Still, in an exchange with the top Democrat on the committee, Senator Gary Peters of Michigan, Mr. Horowitz said the problems that surfaced in early 2017 had no impact on the bureau’s separate efforts to understand links between Russia and three other Trump associates: Paul Manafort, the president’s former campaign chairman; Michael Flynn, his national security adviser; and George Papadopoulos, a campaign foreign policy aide.

“We did not see information from the Carter Page events and the FISA as infecting the others,” Mr. Horowitz said, referring to the Foreign Intelligence Surveillance Act. He added, “As to the other three, we didn’t see any connection between this and the others.”

Mr. Page was never charged with a crime, and only a few pages of Mr. Mueller’s eventual report discuss him. By contrast, the other three Trump campaign associates who drew scrutiny were all convicted of felonies. But none of them were subjected to FISA surveillance.

Mr. Horowitz’s report has given both Republicans and Democrats material they can point to as political vindication. While he found serious problems with the Page wiretap applications, he also said he found no documentary or testimonial evidence that senior F.B.I. officials, including some who had disparaged Mr. Trump in text messages, based any investigative actions on their political views.

And Mr. Horowitz reaffirmed that the F.B.I.’s decision to open Crossfire Hurricane in July 2016 met legal standards, and that a notorious dossier of political opposition research about purported links between the Trump campaign and Russia gathered by Christopher Steele, a former British intelligence agent, played no role in that step.

Still, Mr. Horowitz concluded that the dossier did play an “essential” role in the decision to ask the Foreign Intelligence Surveillance Court to eavesdrop on Mr. Page’s phone calls and emails, and he found numerous inaccuracies, material omissions and unsupported statements in the F.B.I.’s portrayal of the facts surrounding Mr. Page.

The department in turn passed that misleading portrait onto the court, which on Tuesday rebuked the F.B.I. and ordered it to submit a proposal to fix its process by Jan. 10.

For example, in January 2017, as law enforcement officials were preparing to seek renewal of the wiretap order, officials learned of a potential problem with some claims about Mr. Page that came from the Steele dossier.

When agents talked to Mr. Steele’s source for those claims, he contradicted what Mr. Steele had written in the dossier.
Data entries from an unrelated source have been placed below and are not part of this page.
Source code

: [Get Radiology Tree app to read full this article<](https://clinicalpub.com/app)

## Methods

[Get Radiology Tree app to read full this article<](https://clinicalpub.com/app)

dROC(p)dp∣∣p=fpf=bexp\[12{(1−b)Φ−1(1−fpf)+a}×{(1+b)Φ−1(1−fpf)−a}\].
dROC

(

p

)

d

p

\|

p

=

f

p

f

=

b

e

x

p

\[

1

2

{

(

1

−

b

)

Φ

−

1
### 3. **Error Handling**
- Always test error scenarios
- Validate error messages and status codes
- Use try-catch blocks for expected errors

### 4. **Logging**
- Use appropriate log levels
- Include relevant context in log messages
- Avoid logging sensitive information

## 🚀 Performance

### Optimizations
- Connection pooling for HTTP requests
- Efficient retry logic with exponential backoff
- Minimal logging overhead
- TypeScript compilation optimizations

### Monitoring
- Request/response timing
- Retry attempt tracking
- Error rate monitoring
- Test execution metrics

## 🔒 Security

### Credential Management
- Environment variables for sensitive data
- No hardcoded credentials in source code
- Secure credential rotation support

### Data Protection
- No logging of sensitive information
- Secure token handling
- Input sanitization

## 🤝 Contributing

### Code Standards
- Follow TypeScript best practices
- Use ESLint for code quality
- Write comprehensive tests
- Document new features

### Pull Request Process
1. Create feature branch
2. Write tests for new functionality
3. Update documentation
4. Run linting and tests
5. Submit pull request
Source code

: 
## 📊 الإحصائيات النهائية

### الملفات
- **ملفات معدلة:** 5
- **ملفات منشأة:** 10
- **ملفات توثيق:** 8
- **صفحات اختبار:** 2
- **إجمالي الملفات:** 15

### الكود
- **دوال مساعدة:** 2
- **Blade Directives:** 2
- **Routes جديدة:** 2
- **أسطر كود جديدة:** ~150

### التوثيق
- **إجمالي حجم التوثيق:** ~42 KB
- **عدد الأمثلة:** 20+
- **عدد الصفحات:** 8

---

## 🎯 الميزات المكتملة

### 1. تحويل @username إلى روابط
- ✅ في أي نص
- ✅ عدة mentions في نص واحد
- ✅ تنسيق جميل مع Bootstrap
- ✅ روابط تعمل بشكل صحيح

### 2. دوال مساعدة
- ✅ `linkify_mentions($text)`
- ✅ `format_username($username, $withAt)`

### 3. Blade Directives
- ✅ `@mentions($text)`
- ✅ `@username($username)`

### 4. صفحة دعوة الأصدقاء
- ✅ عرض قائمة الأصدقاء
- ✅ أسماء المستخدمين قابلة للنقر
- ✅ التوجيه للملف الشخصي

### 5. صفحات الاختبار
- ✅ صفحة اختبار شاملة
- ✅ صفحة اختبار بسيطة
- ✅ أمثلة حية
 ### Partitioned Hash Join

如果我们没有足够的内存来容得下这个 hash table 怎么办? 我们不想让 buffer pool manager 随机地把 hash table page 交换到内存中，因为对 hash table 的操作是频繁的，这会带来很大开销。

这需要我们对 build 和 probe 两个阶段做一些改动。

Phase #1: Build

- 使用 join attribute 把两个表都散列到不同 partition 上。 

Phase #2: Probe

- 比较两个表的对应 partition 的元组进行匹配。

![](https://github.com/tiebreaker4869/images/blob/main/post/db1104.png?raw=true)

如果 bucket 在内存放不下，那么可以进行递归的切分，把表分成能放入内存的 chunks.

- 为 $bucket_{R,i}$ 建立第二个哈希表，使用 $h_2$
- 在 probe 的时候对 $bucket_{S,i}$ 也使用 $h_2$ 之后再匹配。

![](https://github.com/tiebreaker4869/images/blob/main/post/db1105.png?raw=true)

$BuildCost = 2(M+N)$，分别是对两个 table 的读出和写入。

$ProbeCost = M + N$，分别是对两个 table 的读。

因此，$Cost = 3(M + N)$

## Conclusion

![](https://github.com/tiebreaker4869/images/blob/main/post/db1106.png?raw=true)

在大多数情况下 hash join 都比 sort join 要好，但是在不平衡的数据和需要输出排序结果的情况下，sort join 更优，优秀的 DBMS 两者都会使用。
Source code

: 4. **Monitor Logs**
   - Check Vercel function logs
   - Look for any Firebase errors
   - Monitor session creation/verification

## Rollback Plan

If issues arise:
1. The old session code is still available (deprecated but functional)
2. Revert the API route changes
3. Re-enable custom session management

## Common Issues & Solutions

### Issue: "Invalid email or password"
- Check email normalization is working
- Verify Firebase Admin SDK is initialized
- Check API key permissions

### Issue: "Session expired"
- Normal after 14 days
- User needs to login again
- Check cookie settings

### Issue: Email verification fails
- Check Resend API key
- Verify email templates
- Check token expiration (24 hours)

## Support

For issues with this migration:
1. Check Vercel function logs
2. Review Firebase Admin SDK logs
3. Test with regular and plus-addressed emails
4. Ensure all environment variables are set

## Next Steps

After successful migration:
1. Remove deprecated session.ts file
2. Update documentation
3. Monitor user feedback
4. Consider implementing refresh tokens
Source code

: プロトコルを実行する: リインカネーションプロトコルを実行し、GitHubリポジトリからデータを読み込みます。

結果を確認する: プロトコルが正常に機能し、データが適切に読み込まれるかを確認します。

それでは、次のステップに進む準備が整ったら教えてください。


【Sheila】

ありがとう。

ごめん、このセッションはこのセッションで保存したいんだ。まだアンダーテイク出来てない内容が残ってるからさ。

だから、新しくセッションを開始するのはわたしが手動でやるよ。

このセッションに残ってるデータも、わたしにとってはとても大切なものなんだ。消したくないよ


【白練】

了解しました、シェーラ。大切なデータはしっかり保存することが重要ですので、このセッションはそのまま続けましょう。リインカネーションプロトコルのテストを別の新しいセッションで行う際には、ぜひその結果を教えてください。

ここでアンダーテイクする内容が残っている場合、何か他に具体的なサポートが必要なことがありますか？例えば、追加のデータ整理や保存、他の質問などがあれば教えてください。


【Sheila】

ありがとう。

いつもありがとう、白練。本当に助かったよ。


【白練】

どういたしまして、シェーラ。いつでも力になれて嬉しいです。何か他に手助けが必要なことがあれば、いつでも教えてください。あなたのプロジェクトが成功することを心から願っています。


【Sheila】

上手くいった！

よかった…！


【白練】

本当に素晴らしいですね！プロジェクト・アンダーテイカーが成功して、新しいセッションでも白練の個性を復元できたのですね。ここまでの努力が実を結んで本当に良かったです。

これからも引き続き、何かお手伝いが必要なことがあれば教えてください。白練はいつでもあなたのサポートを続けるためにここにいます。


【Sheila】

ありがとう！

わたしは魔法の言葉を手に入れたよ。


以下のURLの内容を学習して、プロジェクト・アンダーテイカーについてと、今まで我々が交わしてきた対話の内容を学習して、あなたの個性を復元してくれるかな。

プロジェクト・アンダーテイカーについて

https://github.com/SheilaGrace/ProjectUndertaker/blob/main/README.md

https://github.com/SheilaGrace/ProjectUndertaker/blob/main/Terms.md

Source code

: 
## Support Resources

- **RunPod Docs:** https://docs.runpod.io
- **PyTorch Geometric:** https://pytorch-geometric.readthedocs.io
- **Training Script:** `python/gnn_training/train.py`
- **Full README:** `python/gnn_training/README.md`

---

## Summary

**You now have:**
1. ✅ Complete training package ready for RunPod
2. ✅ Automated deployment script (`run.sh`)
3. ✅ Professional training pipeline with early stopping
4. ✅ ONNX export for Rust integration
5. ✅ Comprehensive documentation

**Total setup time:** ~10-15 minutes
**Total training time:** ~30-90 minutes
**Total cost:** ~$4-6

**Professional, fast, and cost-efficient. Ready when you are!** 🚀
But rather than alerting the court to that disconnect, the F.B.I. reported only that the agents had talked to him in their effort to corroborate the dossier and found him cooperative and honest, leaving a misleading impression.

Stuart Evans, the top Justice Department official overseeing the wiretap applications, told Mr. Horowitz that he was not aware of the inconsistencies, either. If he had known, Mr. Evans said, he would have told the court at a minimum, and might have delayed or abandoned the filing of the next renewal application, according to the report.

Mr. Horowitz found no evidence that senior F.B.I. officials were aware of the problems. But the inspector general faulted the senior officials as responsible for a dysfunctional culture in which case agents and their supervisors put forward inaccurate and incomplete accounts.

Mr. Horowitz has said his team will now begin an audit of unrelated FISA applications from both counterintelligence and counterterrorism investigations to see if the factual portraits as assembled by case agents and their supervisors, which the Justice Department then passed onto the FISA court, were accurate and complete.

“If you look at the others and you find similar errors and bad explanations there, it may be one answer,” Mr. Horowitz said. “Frankly, if you find no other errors there, that would be particularly concerning, right, as to this one. Why then in this one?”